Courre Merlan (Whiting Chase) is an oil painting by French artist Jean Dubuffet. It has been at the Indianapolis Museum of Art since 1992.

==Description==
Courre Merlan (Whiting Chase) appears abstract. It consists of a large free-form shape that nearly fills the canvas and is placed on a dark, textured background. This large shape contains smaller, neatly outlined, puzzle-like shapes, most of which are white and filled with parallel lines. The main colors in the work are limited to red, white, blue, and black. These features are all characteristic of Dubuffet's style at the time. Although the shapes are abstracted, a boat or ship and fishermen can be seen, and the title suggests they are fishing for whiting. In contrast with the foreground image, the background is dark and heavily textured with brushwork.

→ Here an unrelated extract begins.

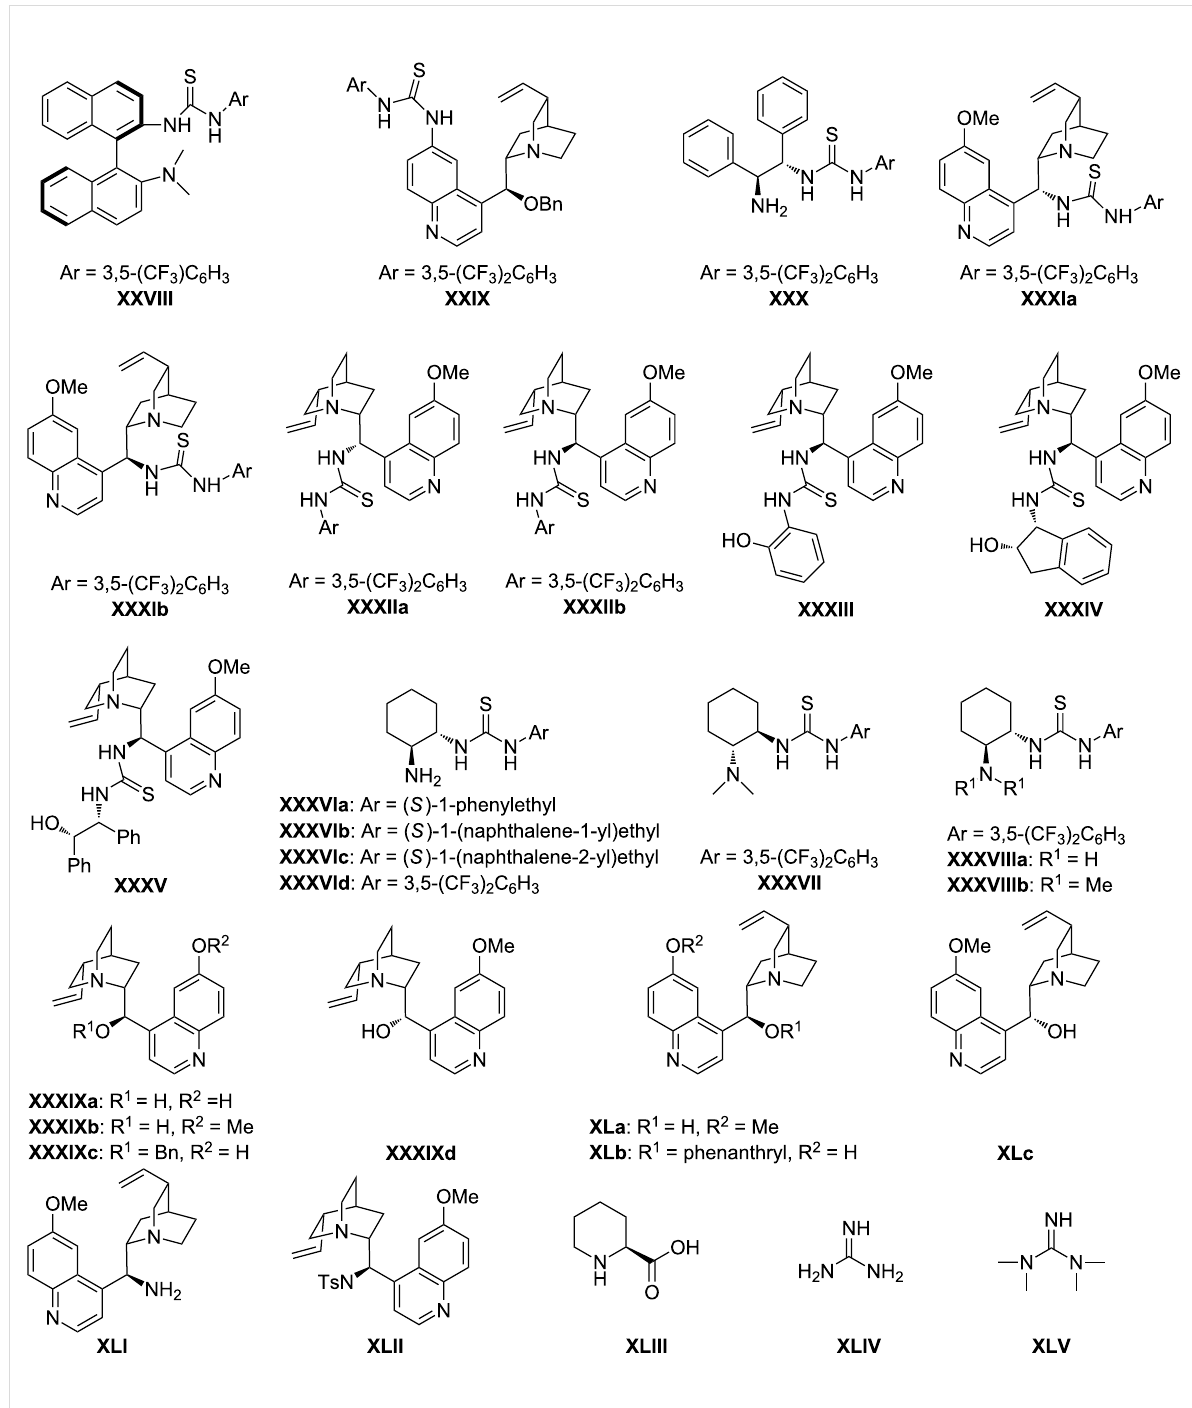
Figure 3: Screened chiral bifunctional thiourea, its derivatives, cinchona alkaloids and other organocatalysts.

==Historical information==
Throughout his career, Dubuffet created his works as parts of distinct, self-contained series or cycles. Courre Merlan was a part of his Hourloupe cycle, which was the longest-running series, from July 1962 to 1974. Paintings in the Hourloupe are marked by flattened shapes, delineated with dark or black outlines, and a mostly limited color palette--red, white, blue and black. Dubuffet was initially inspired by ballpoint pen doodles he created while talking on the telephone. He believed this style reflected the way objects are seen in the mind. In the Hourloupe series, Dubuffet also veered into three-dimensional sculptures and installations. The Hourloupe cycle, and this work, also reflect Dubuffet's affinity for “art brut”—art produced by children, psychiatric patients, and other untrained artists. In addition, although Dubuffet did not consider himself a Surrealist, he was influenced by the surrealist interest in the unconscious.

Dubuffet believed that art addressed itself to the mind and not the physical world. With works such as Courre Merlan that portray objects with little or no reference to their actual colors or dimensions, he intended to prove that the world within the painting might be just as real as the physical world. Dubuffet argued that individuals could create their own versions of reality.